C’est un Dimanche d’automne où le ciel n’en finit plus de pleurer. L'âme s'embrume à l'unisson.
Le ciel à ce côté " fin de monde", que l’on aime et déteste tout autant.
Il est d’un gris argenté, une luminosité quasi irréelle, que nul ne saurait peindre….. On s’attend presque à ce qu’il s’ouvre et nous " aspire".......... Pour nous offrir l'Eden, qui sait, ou peut être l'Enfer...
L’air est trop froid, chargé de ces cristaux glacés…La neige n’est pas loin, elle flirte avec les sommets ………On la pressent
Ca y est, les flocons sont tombés
Où est le ciel, où est le sol ?
Le temps s'arrête, la vie aussi s 'arrête un moment....
Il n y a plus le moindre bruit; puis, doucement elle reprend son cours.
C’est l’Après Midi, j’ai mis mes bottines et mon long manteau. Emmitouflée, le col remonté, je me fais l’effet d’une héroïne russe qui va sortir sur un sol enneigé…….
Il est tôt mais il fait presque nuit..
Je vais me promener dans ce bois, celui où nous étions dimanche dernier. J’avance, le sentier est gelé…. Je suis seule ou presque. Ça ne me gêne pas. Tout est tranquille, même les oiseaux sont absents…Etrangement, je ne sens pas grand-chose, J’ai cette impression qui ne me quitte pas, tu m’enveloppes, faisant un écran entre moi et le froid. Je n’ai pas froid, je ne ressens rien....Pourquoi? Tu devrais me manquer..... Je suis seule......Mais, rien, je ne ressens rien.
Je continue d'avancer, je ne pense à rien....

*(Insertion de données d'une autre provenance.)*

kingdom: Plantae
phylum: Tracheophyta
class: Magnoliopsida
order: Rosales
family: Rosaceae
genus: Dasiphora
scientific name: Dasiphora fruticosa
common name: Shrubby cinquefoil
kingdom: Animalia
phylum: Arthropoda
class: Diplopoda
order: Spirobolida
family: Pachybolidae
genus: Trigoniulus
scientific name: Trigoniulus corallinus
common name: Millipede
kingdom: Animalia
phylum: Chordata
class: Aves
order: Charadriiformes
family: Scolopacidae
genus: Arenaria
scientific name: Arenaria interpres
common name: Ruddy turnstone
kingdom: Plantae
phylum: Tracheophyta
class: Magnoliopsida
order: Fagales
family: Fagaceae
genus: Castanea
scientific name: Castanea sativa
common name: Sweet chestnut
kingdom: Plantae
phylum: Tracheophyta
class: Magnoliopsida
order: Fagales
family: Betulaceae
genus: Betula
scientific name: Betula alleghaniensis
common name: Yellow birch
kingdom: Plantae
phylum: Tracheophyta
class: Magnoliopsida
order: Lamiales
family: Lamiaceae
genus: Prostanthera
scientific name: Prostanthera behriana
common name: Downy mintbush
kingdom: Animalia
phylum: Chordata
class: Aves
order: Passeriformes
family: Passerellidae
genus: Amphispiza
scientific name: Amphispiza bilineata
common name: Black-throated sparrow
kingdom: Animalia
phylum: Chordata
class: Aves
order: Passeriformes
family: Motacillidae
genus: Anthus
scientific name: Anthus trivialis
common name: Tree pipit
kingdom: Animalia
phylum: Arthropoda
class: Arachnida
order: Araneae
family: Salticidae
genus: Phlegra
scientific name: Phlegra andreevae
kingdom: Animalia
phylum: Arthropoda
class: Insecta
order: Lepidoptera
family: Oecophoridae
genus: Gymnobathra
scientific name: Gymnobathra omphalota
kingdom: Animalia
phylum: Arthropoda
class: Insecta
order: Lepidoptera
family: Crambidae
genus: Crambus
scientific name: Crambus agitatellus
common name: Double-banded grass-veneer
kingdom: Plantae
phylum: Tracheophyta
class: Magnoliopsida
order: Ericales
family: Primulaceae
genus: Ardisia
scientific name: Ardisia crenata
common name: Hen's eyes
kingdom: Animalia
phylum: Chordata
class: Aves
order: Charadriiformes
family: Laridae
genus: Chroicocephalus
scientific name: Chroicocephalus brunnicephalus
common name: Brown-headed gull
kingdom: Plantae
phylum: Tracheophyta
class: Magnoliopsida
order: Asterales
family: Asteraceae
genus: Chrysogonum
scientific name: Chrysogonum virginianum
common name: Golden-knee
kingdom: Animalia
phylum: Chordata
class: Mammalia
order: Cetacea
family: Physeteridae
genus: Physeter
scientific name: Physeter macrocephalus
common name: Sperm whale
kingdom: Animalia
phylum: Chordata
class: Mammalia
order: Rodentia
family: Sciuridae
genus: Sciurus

Je suis comme le paysage et le temps, "comme en attente" ....
Me voilà arrivée près de la pagode, tu sais, celle que nous avions
vue il y a une semaine ……
Une semaine, ça me semble si loin et si proche….Une semaine, un
frisson me parcourt....
.Aurai-je froid ? Je souris.
Non, le froid ne me mord pas.
Un instant j'ai pensé à tes baisers, puis plus rien. Cette sensation fugitive est si étrange
J’arrive devant cet arbre, immense, majestueux, celui contre lequel
tu m’avais collée....Et...Rien, absolument rien, aucun sourire ne
s'accroche sur mes lèvres, aucune larme ne roule sur ma joue, aucun
pincement au cœur, le '"néant"......
Juste, il est blanc, tout blanc, je sors la main de mon gant, je
la plonge dans la neige.
A son contact, je me réveille, je rigole, je viens de
penser à la Belle au bois dormant........Drôle d' idée....
Tout me semble si irréel. Je suis étonnement calme.
Il est encore tôt mais il fait si noir, pas un bruit, personne, je préfère
rentrer.
Je viens d'ouvrir ma porte quand je reçois ton message:
"Tu m'as manqué, je serai là dans deux heures, je........""
Cette fois encore, tu n'as pas fini ta phrase, et, j'ai souri....
Et d’un coup, tout revient, tout ce que j'avais refoulé.
Durant toute ton absence, je m'étais enfermée, coupée de mes
émotions pour ne pas souffrir du manque, j’ai eu peur, peur de te
perdre et là......Je ne sais qu’une chose, tu m'as manqué, atrocement
manqué et je me l'étais interdit.
Je pleure et je ris en même temps.
Je m'essuie les yeux, je t'attends.
"Tu es la vie" m'as-tu dit..........
Et la vie coule à nouveau dans mes veines.